> _The task_:
Exactness is required. Restate every entry as written.

Items listed in a dataset
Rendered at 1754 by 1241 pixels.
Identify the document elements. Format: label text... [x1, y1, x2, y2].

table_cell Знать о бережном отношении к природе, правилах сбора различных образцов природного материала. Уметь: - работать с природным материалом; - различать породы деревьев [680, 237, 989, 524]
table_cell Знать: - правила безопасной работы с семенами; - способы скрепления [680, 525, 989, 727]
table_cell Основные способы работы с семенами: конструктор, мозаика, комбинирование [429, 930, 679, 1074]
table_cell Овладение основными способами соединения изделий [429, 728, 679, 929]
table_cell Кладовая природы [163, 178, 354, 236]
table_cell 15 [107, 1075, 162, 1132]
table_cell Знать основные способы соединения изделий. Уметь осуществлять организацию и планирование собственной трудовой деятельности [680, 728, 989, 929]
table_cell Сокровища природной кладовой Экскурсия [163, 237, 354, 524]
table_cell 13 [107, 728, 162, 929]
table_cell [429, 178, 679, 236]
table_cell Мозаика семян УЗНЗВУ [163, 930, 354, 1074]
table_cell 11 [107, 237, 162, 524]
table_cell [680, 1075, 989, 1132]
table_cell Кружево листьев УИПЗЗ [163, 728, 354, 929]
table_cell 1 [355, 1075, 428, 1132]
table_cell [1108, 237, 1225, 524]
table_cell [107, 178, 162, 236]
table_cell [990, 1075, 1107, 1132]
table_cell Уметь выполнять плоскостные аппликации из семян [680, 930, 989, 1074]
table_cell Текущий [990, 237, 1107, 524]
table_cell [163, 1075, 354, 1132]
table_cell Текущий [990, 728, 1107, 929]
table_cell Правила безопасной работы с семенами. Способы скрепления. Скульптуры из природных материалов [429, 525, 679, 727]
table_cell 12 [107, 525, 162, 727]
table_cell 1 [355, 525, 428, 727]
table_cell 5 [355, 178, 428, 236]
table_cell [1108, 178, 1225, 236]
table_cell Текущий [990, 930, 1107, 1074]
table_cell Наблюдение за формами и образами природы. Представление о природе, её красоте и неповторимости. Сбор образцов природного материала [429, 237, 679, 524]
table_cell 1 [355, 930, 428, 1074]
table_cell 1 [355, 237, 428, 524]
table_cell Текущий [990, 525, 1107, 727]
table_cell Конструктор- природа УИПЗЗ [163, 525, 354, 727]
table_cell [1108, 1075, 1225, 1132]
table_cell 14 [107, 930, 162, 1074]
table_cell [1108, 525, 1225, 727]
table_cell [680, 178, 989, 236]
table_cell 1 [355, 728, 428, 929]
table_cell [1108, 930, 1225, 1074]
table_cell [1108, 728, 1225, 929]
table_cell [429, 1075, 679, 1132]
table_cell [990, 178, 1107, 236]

> _Exercise solution_:
Rendered at 1754 by 1241 pixels.
Identify the document elements. Format: label text... [x1, y1, x2, y2].

table_cell Знать о бережном отношении к природе, правилах сбора различных образцов природного материала. Уметь: - работать с природным материалом; - различать породы деревьев [680, 237, 989, 524]
table_cell Знать: - правила безопасной работы с семенами; - способы скрепления [680, 525, 989, 727]
table_cell Основные способы работы с семенами: конструктор, мозаика, комбинирование [429, 930, 679, 1074]
table_cell Овладение основными способами соединения изделий [429, 728, 679, 929]
table_cell Кладовая природы [163, 178, 354, 236]
table_cell 15 [107, 1075, 162, 1132]
table_cell Знать основные способы соединения изделий. Уметь осуществлять организацию и планирование собственной трудовой деятельности [680, 728, 989, 929]
table_cell Сокровища природной кладовой Экскурсия [163, 237, 354, 524]
table_cell 13 [107, 728, 162, 929]
table_cell [429, 178, 679, 236]
table_cell Мозаика семян УЗНЗВУ [163, 930, 354, 1074]
table_cell 11 [107, 237, 162, 524]
table_cell [680, 1075, 989, 1132]
table_cell Кружево листьев УИПЗЗ [163, 728, 354, 929]
table_cell 1 [355, 1075, 428, 1132]
table_cell [1108, 237, 1225, 524]
table_cell [107, 178, 162, 236]
table_cell [990, 1075, 1107, 1132]
table_cell Уметь выполнять плоскостные аппликации из семян [680, 930, 989, 1074]
table_cell Текущий [990, 237, 1107, 524]
table_cell [163, 1075, 354, 1132]
table_cell Текущий [990, 728, 1107, 929]
table_cell Правила безопасной работы с семенами. Способы скрепления. Скульптуры из природных материалов [429, 525, 679, 727]
table_cell 12 [107, 525, 162, 727]
table_cell 1 [355, 525, 428, 727]
table_cell 5 [355, 178, 428, 236]
table_cell [1108, 178, 1225, 236]
table_cell Текущий [990, 930, 1107, 1074]
table_cell Наблюдение за формами и образами природы. Представление о природе, её красоте и неповторимости. Сбор образцов природного материала [429, 237, 679, 524]
table_cell 1 [355, 930, 428, 1074]
table_cell 1 [355, 237, 428, 524]
table_cell Текущий [990, 525, 1107, 727]
table_cell Конструктор- природа УИПЗЗ [163, 525, 354, 727]
table_cell [1108, 1075, 1225, 1132]
table_cell 14 [107, 930, 162, 1074]
table_cell [1108, 525, 1225, 727]
table_cell [680, 178, 989, 236]
table_cell 1 [355, 728, 428, 929]
table_cell [1108, 930, 1225, 1074]
table_cell [1108, 728, 1225, 929]
table_cell [429, 1075, 679, 1132]
table_cell [990, 178, 1107, 236]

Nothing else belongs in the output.